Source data
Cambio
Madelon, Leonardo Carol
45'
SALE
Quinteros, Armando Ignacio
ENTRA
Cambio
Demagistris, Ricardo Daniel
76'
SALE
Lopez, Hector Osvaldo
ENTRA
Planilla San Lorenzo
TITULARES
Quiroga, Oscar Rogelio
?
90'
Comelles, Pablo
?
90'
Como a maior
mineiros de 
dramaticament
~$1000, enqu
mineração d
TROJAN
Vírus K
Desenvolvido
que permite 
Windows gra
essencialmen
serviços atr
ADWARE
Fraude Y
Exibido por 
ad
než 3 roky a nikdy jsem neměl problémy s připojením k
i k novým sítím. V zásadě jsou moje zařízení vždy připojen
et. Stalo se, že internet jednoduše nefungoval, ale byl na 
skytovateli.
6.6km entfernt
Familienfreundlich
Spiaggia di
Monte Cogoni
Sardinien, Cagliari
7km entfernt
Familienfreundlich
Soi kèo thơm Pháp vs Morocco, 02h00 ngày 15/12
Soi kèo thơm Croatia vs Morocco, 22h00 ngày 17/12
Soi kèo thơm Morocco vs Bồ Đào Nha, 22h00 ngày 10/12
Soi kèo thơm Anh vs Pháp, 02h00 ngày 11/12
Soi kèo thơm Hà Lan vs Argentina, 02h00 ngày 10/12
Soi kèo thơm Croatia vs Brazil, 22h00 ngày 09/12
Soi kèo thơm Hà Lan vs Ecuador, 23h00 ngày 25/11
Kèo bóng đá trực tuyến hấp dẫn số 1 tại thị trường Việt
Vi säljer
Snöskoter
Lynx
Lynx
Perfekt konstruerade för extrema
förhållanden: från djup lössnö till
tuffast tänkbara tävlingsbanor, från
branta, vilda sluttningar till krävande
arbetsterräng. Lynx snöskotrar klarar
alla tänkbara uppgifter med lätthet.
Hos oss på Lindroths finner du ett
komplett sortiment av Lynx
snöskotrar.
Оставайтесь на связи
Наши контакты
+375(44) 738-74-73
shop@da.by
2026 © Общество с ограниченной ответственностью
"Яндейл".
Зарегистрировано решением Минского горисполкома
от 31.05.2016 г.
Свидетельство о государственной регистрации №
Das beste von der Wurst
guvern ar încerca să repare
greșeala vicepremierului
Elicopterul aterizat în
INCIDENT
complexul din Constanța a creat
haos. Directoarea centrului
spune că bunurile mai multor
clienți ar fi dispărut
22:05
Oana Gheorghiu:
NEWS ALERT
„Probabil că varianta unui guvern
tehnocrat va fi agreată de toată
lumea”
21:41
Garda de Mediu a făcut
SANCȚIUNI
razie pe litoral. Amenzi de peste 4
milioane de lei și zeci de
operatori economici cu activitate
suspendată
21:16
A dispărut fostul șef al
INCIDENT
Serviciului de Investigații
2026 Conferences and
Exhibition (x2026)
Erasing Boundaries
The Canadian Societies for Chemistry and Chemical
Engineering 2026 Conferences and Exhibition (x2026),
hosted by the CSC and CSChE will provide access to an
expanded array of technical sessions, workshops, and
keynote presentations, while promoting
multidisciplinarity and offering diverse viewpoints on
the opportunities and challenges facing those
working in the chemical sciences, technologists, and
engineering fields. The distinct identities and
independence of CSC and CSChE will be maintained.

- _WORK TO COMPLETE_
Your task is to quote the lines above, beginning with the first and ending with the one that holds "Soi kèo thơm Hà Lan vs Ecuador, 23h00".

- _RESULT BELOW_
Cambio
Madelon, Leonardo Carol
45'
SALE
Quinteros, Armando Ignacio
ENTRA
Cambio
Demagistris, Ricardo Daniel
76'
SALE
Lopez, Hector Osvaldo
ENTRA
Planilla San Lorenzo
TITULARES
Quiroga, Oscar Rogelio
?
90'
Comelles, Pablo
?
90'
Como a maior
mineiros de 
dramaticament
~$1000, enqu
mineração d
TROJAN
Vírus K
Desenvolvido
que permite 
Windows gra
essencialmen
serviços atr
ADWARE
Fraude Y
Exibido por 
ad
než 3 roky a nikdy jsem neměl problémy s připojením k
i k novým sítím. V zásadě jsou moje zařízení vždy připojen
et. Stalo se, že internet jednoduše nefungoval, ale byl na 
skytovateli.
6.6km entfernt
Familienfreundlich
Spiaggia di
Monte Cogoni
Sardinien, Cagliari
7km entfernt
Familienfreundlich
Soi kèo thơm Pháp vs Morocco, 02h00 ngày 15/12
Soi kèo thơm Croatia vs Morocco, 22h00 ngày 17/12
Soi kèo thơm Morocco vs Bồ Đào Nha, 22h00 ngày 10/12
Soi kèo thơm Anh vs Pháp, 02h00 ngày 11/12
Soi kèo thơm Hà Lan vs Argentina, 02h00 ngày 10/12
Soi kèo thơm Croatia vs Brazil, 22h00 ngày 09/12
Soi kèo thơm Hà Lan vs Ecuador, 23h00 ngày 25/11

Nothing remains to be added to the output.